Record set below:

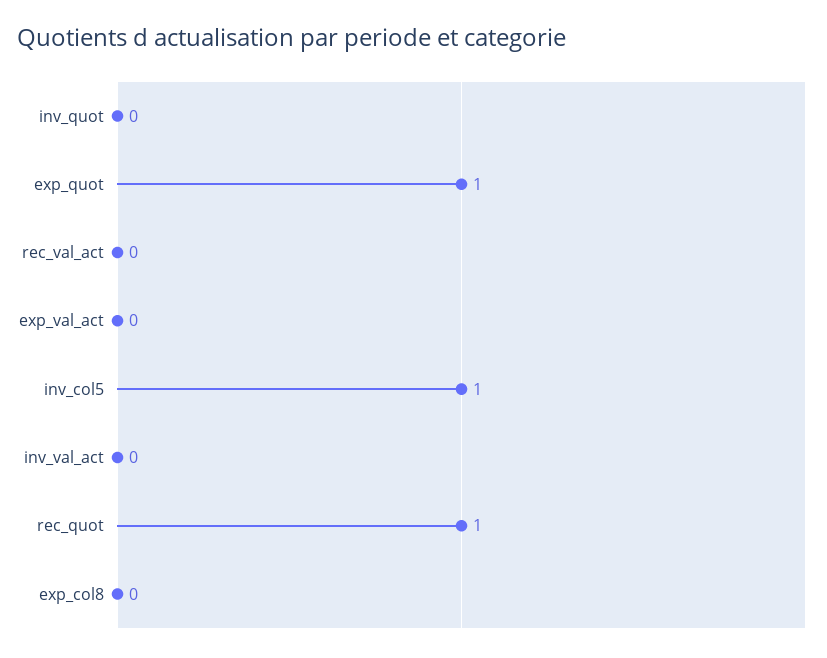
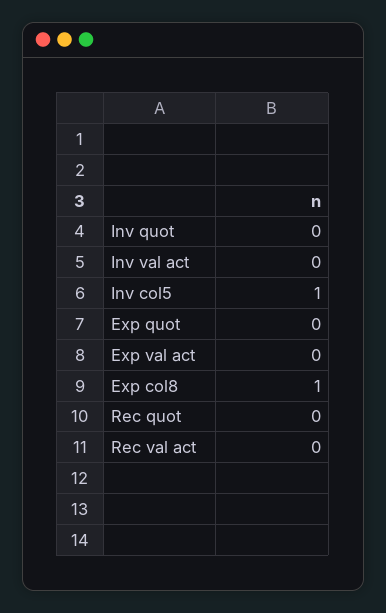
  {
    "inv_quot": 0,
-   "exp_quot": 1,
+   "exp_quot": 0,
    "rec_val_act": 0,
    "exp_val_act": 0,
    "inv_col5": 1,
    "inv_val_act": 0,
-   "rec_quot": 1,
+   "rec_quot": 0,
-   "exp_col8": 0
+   "exp_col8": 1
  }

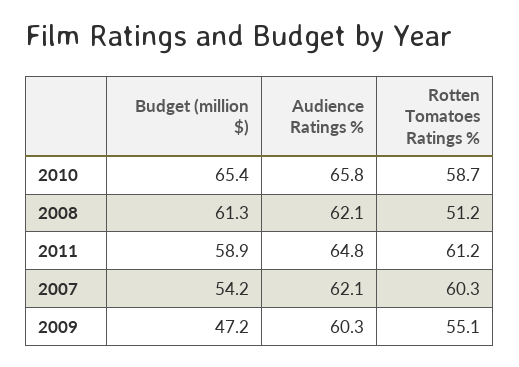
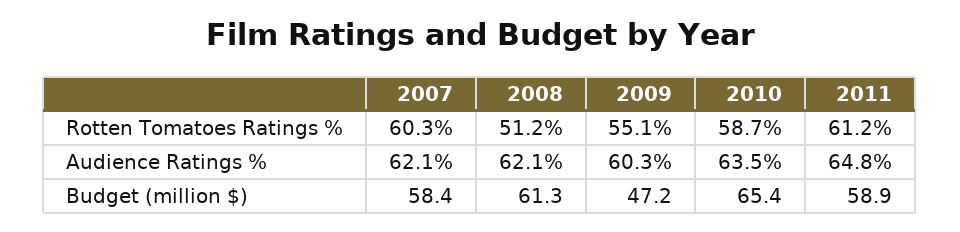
  {
    "Budget (million $)": {
      "2010": 65.4,
      "2008": 61.3,
      "2011": 58.9,
-     "2007": 54.2,
+     "2007": 58.4,
      "2009": 47.2
    },
    "Audience Ratings %": {
-     "2010": 65.8,
+     "2010": 63.5,
      "2008": 62.1,
      "2011": 64.8,
      "2007": 62.1,
      "2009": 60.3
    },
    "Rotten Tomatoes Ratings %": {
      "2010": 58.7,
      "2008": 51.2,
      "2011": 61.2,
      "2007": 60.3,
      "2009": 55.1
    }
  }

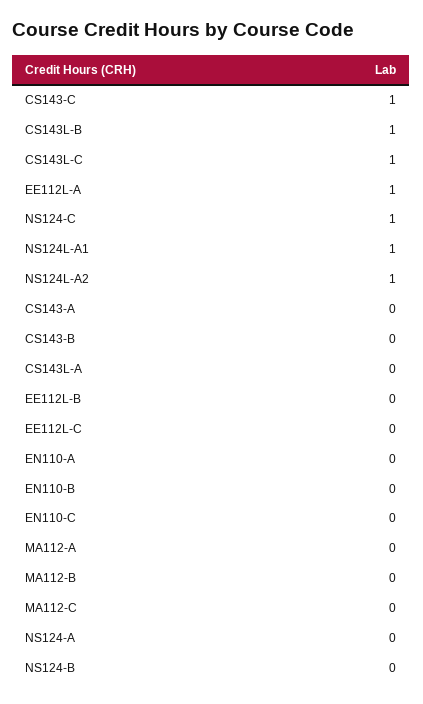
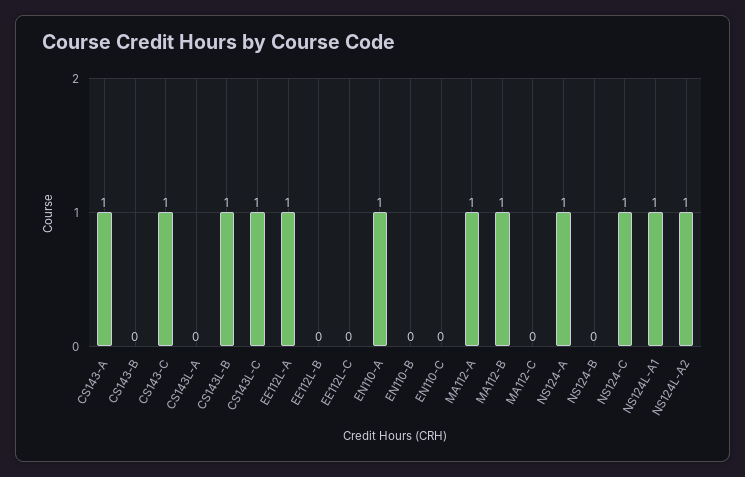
  {
    "CS143-C": 1,
    "CS143L-B": 1,
    "CS143L-C": 1,
    "EE112L-A": 1,
    "NS124-C": 1,
    "NS124L-A1": 1,
    "NS124L-A2": 1,
-   "CS143-A": 0,
+   "CS143-A": 1,
    "CS143-B": 0,
    "CS143L-A": 0,
    "EE112L-B": 0,
    "EE112L-C": 0,
-   "EN110-A": 0,
+   "EN110-A": 1,
    "EN110-B": 0,
    "EN110-C": 0,
-   "MA112-A": 0,
+   "MA112-A": 1,
-   "MA112-B": 0,
+   "MA112-B": 1,
    "MA112-C": 0,
-   "NS124-A": 0,
+   "NS124-A": 1,
    "NS124-B": 0
  }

End of Record set.

● Your task
Filter the listing above down to the lines that contain the word "Ratings".

● Answer section
    "Audience Ratings %": {
    "Rotten Tomatoes Ratings %": {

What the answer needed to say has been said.